• **EXERCISE INSTRUCTIONS**
Look for the line that has "- TopOfStack：根" in the material below; please repeat it and every line after it, exactly, up to and including the line that has "#### SysTick_handler", and nothing else.

• **DATA FOR THE TASK**

/---

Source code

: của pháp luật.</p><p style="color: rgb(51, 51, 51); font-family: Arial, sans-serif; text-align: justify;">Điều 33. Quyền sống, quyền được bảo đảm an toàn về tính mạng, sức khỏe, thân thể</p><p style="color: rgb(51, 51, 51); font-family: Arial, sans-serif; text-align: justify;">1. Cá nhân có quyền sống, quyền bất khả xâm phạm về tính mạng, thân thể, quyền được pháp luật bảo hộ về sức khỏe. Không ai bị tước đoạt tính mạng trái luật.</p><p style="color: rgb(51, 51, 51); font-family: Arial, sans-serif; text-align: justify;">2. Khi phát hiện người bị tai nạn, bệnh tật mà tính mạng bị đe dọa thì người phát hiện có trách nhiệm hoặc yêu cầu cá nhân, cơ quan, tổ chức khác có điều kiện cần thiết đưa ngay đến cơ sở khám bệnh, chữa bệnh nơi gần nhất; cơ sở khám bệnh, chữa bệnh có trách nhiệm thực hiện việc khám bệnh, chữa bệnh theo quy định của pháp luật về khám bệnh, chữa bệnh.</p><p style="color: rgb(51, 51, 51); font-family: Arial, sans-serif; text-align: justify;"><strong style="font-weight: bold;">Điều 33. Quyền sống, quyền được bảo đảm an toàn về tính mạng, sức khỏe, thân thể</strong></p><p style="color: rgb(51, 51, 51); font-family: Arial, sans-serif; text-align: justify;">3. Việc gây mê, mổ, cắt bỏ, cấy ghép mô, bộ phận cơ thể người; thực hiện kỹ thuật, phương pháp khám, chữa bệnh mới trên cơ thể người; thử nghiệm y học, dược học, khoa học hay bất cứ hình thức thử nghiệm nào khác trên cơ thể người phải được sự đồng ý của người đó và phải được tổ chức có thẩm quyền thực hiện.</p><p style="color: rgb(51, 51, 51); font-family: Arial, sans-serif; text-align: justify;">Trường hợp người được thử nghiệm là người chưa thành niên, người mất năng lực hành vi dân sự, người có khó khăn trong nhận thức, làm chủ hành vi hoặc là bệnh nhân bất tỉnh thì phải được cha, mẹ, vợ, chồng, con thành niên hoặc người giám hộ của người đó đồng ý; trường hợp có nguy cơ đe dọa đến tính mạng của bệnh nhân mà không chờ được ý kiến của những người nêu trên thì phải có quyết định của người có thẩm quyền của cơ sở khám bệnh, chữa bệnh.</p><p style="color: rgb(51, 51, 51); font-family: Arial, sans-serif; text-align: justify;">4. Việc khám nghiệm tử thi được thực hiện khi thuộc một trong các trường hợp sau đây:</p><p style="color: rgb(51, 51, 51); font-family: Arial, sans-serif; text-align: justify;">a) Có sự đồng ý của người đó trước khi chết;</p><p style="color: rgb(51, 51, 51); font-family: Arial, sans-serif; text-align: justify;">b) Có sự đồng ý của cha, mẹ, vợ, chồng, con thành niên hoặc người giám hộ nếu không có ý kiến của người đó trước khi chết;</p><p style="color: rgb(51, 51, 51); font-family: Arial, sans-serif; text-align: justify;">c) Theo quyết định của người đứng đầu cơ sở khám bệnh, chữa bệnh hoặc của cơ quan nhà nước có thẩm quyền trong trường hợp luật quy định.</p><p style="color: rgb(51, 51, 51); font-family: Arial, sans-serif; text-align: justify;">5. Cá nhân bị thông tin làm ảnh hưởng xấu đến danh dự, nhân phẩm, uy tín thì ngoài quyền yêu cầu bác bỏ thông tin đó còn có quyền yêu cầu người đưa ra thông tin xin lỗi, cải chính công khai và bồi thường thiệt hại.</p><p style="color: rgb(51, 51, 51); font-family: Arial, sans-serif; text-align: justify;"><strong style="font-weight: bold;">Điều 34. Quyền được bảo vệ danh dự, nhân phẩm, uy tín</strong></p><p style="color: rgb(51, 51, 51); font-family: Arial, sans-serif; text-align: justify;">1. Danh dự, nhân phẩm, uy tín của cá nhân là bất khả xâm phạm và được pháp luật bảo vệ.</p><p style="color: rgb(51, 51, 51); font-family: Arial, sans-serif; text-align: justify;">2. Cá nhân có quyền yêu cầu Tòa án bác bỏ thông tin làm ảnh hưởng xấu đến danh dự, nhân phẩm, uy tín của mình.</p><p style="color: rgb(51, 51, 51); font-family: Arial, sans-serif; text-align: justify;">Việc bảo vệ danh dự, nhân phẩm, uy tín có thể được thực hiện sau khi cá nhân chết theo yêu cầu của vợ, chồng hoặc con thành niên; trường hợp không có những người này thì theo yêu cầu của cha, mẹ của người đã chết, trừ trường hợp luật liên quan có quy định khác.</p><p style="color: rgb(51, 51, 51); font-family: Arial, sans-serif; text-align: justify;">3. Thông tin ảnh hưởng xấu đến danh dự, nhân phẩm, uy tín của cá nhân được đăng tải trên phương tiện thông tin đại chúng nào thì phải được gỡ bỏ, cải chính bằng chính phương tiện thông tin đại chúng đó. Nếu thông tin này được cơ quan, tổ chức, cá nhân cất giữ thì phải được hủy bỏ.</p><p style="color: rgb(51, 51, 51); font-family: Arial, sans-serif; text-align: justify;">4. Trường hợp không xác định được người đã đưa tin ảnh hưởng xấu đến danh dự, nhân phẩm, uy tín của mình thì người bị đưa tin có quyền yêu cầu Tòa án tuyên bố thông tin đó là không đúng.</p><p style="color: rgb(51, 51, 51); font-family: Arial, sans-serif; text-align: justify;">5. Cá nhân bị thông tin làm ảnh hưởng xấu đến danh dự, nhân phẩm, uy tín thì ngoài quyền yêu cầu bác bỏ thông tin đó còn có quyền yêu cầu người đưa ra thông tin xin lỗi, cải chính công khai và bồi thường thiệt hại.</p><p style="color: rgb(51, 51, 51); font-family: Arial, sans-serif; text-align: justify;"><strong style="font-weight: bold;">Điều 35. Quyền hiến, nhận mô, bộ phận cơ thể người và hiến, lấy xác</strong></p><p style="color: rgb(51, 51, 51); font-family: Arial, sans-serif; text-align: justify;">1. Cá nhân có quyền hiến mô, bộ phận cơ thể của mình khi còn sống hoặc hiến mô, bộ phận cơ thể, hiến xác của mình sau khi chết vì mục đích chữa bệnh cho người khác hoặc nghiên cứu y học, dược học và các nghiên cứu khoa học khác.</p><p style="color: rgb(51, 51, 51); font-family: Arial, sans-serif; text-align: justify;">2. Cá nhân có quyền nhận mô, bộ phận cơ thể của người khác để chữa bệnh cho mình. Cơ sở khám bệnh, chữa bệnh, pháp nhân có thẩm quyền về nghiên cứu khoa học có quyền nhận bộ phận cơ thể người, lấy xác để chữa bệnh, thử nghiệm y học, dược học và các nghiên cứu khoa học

\---
/---

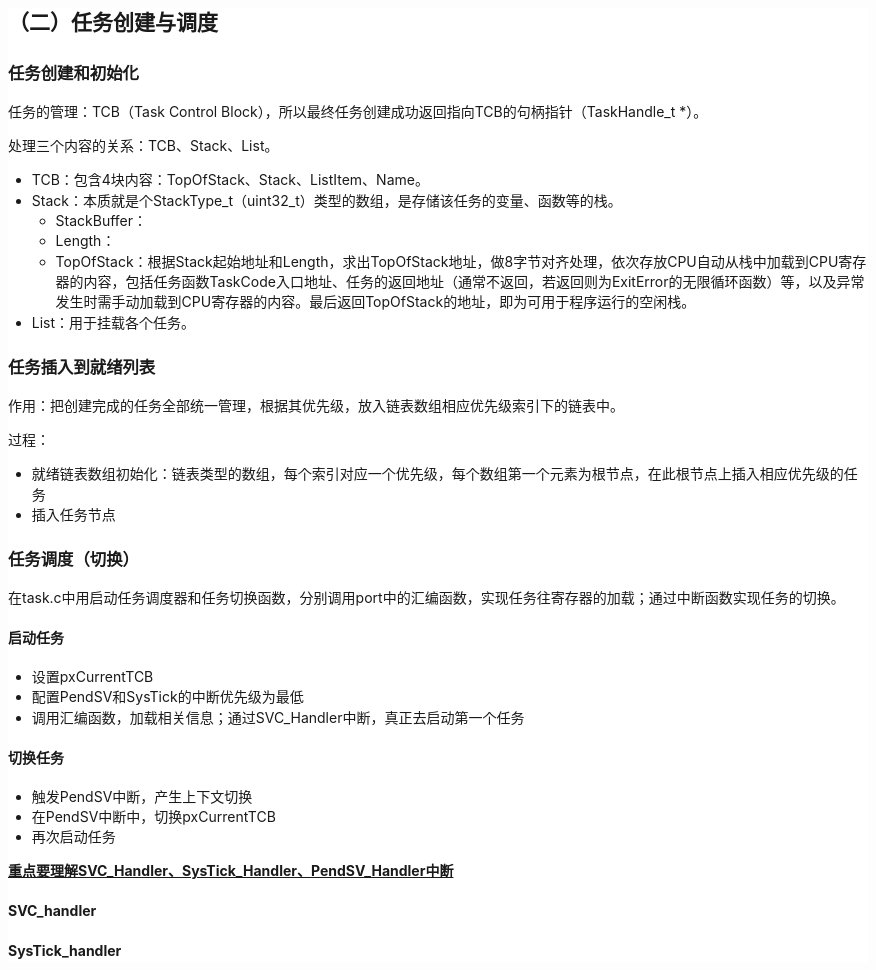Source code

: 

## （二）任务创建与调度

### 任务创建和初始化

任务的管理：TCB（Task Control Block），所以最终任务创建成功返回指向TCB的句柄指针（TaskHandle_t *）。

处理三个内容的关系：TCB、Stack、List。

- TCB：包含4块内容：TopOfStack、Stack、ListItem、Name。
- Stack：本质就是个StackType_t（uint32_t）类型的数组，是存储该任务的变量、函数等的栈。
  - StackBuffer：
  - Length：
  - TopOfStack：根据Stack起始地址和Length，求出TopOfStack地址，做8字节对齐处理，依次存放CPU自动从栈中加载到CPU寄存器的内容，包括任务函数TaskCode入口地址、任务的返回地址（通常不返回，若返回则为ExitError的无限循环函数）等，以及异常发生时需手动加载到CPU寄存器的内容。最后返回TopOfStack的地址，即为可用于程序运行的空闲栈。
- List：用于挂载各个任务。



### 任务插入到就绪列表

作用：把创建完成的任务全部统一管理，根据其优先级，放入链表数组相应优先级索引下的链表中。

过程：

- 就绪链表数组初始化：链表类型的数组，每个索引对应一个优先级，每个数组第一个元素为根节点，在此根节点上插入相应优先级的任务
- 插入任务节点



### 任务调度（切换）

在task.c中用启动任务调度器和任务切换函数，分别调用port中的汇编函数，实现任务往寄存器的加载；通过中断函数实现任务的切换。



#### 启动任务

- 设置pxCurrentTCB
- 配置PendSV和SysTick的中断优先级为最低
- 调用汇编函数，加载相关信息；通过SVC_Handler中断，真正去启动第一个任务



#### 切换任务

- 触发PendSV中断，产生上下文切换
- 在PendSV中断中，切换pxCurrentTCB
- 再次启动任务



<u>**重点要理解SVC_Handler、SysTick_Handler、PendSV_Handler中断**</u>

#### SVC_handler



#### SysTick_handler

\---

• **ANSWER TO THE PROBLEM**
  - TopOfStack：根据Stack起始地址和Length，求出TopOfStack地址，做8字节对齐处理，依次存放CPU自动从栈中加载到CPU寄存器的内容，包括任务函数TaskCode入口地址、任务的返回地址（通常不返回，若返回则为ExitError的无限循环函数）等，以及异常发生时需手动加载到CPU寄存器的内容。最后返回TopOfStack的地址，即为可用于程序运行的空闲栈。
- List：用于挂载各个任务。



### 任务插入到就绪列表

作用：把创建完成的任务全部统一管理，根据其优先级，放入链表数组相应优先级索引下的链表中。

过程：

- 就绪链表数组初始化：链表类型的数组，每个索引对应一个优先级，每个数组第一个元素为根节点，在此根节点上插入相应优先级的任务
- 插入任务节点



### 任务调度（切换）

在task.c中用启动任务调度器和任务切换函数，分别调用port中的汇编函数，实现任务往寄存器的加载；通过中断函数实现任务的切换。



#### 启动任务

- 设置pxCurrentTCB
- 配置PendSV和SysTick的中断优先级为最低
- 调用汇编函数，加载相关信息；通过SVC_Handler中断，真正去启动第一个任务



#### 切换任务

- 触发PendSV中断，产生上下文切换
- 在PendSV中断中，切换pxCurrentTCB
- 再次启动任务



<u>**重点要理解SVC_Handler、SysTick_Handler、PendSV_Handler中断**</u>

#### SVC_handler



#### SysTick_handler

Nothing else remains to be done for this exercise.